[EXERCISE AIM]: Could you give the data below again exactly, apart from the pictures?

[DATA SECTION]:
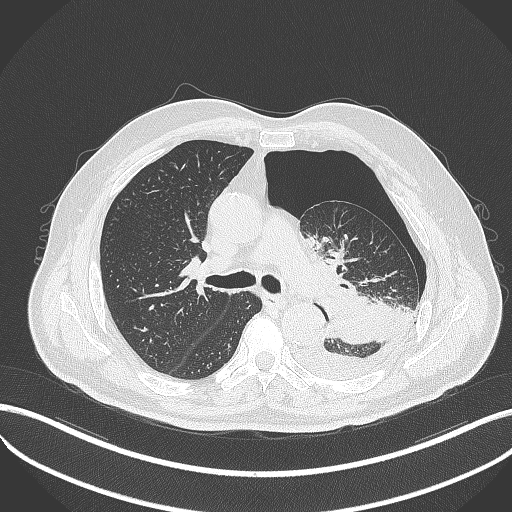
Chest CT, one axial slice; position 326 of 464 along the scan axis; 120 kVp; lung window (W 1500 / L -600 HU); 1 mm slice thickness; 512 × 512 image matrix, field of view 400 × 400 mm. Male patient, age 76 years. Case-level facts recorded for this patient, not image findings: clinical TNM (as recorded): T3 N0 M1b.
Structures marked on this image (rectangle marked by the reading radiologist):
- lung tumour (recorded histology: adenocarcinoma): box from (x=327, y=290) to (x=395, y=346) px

[ANSWER TO THIS EXERCISE]:
Chest CT, one axial slice; position 326 of 464 along the scan axis; 120 kVp; lung window (W 1500 / L -600 HU); 1 mm slice thickness; 512 × 512 image matrix, field of view 400 × 400 mm. Male patient, age 76 years. Case-level facts recorded for this patient, not image findings: clinical TNM (as recorded): T3 N0 M1b.
Structures marked on this image (rectangle marked by the reading radiologist):
- lung tumour (recorded histology: adenocarcinoma): box from (x=327, y=290) to (x=395, y=346) px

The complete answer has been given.